Reading passage
While `pd.json_normalize` is quick, sometimes we want to select specific fields or perform transformations before creating the DataFrame. A common approach is to iterate through the API response, create a list of dictionaries where each dictionary represents a row in our desired DataFrame, and then convert this list into a pandas DataFrame.

### Example

Create a dataframe using the code above to print also the URL of each article, and print the length of the title. Create a histogram of the title lengths.

In [None]:
results = [] # We store here our results

# We go through all the articles
for article in data['articles']:
  # Remember that "article" is the loop variable

  # We create our own dictionaries, with the attributes that we need
  entry = {
      "title": article['title'],
      "url": article['url'],
      "title_length": len(article['title']) # Length of the title in characters
  }
  results.append(entry)

df = pd.DataFrame(results)
df

In [None]:
# Create a histogram of title lengths
df['title_length'].hist(figsize=(6,2), bins=20)

In [None]:
# Create one big string with all the titles
titles = '\n'.join(df['title'])
print(titles)

### Exercise: Get the full text of the news

The 'content' field provided by the NewsAPI often contains only a summary or the beginning of the article. To get the full text of the news story, we need to visit the article's URL and extract the content from the webpage itself. This process is often called web scraping.

We have a helper function `retrieve_text_from_url` below that uses the `requests` and `BeautifulSoup` libraries to attempt to retrieve and clean the text content from a given URL. Note that extracting clean text from various website structures can be challenging, so this function might not work perfectly for every URL.

Your task is to:

1.  Iterate through the list of articles (`data['articles']`).
2.  For each article, use the `retrieve_text_from_url` function with the article's 'url'.
3.  Store the retrieved full text in a new key (e.g., 'url_content') within the dictionary for each article.
4.  Create a new pandas DataFrame (`df_content`) from the updated list of dictionaries, including the original article details and the new 'url_content'.

Stored data
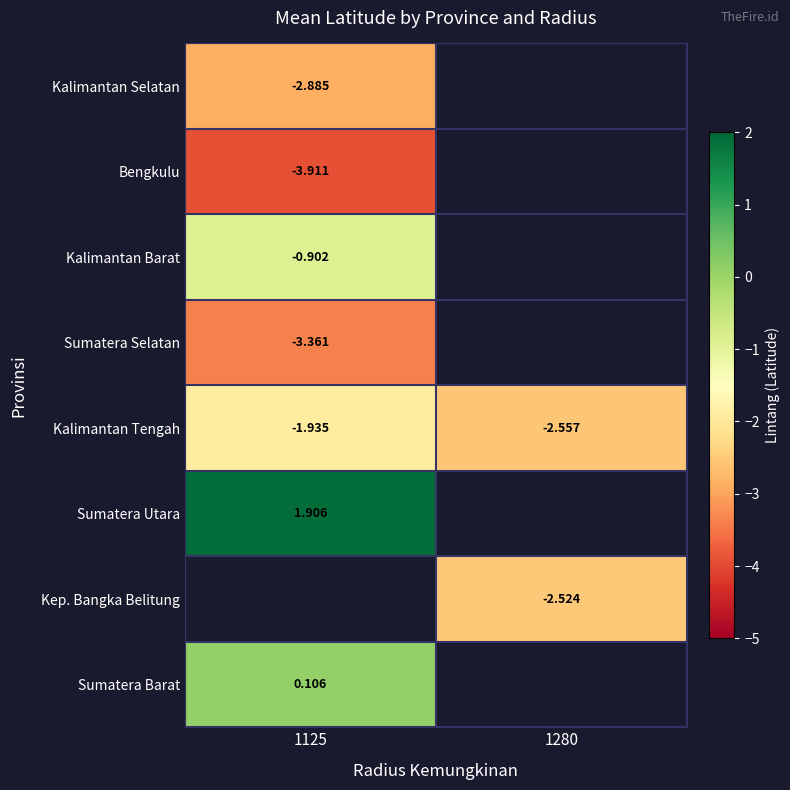

Is the value of Kalimantan Tengah at 1125 greater than the value of Kep. Bangka Belitung at 1280?

Yes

Task 1
Decide whether each statement agrees with the pandas tutorial, answering yes or no and quoting the words of the tutorial that settle it. (a) The 'content' field from NewsAPI always holds the complete article text. (b) The helper function depends on the requests and BeautifulSoup libraries. (c) The histogram of title lengths is drawn with 20 bins.
Task 2
Continue the pandas tutorial from the point where it stops.
The data shown above have no connection to the pandas tutorial.

Written response 1
(a) No: "The 'content' field provided by the NewsAPI often contains only a summary or the beginning of the article."
(b) Yes: "uses the `requests` and `BeautifulSoup` libraries to attempt to retrieve and clean the text content from a given URL"
(c) Yes: "df['title_length'].hist(figsize=(6,2), bins=20)"

Written response 2
In [None]:
# Helper function: This functions gets as input a URL
# and returns back the text that appears in that web page
def retrieve_text_from_url(url):
    """Remove html tags from a string"""
    try:
      resp = requests.get(url)
      soup = BeautifulSoup(resp.text, "html.parser")
      return soup.get_text()
    except:
      return ""

In [None]:
results = [] # We store here our results

# We go through all the articles
for article in data['articles']:
  c = article.get('content', '') # Use .get() for safety in case 'content' is missing

  # START CODE
  url = article['url']
  url_content = ... # YOUR CODE HERE
  # END CODE
  entry = {
      "title": article['title'],
      "url": article['url'],
      "description": article.get('description', ''),
      "content": c,
      "url_content": ... # YOUR CODE HERE
  }
  results.append(entry)

df_content = pd.DataFrame(results)

#### Solution

In [None]:
results = [] # We store here our results

# We go through all the articles
for article in data['articles']:
  c = article.get('content', '') # Use .get() for safety in case 'content' is missing

  # START CODE
  url = article['url']
  url_content = retrieve_text_from_url(url)
  # END CODE
  entry = {
      "title": article['title'],
      "url": article['url'],
      "description": article.get('description', ''), # Use .get()
      "content": c,
      "url_content": url_content
  }
  results.append(entry)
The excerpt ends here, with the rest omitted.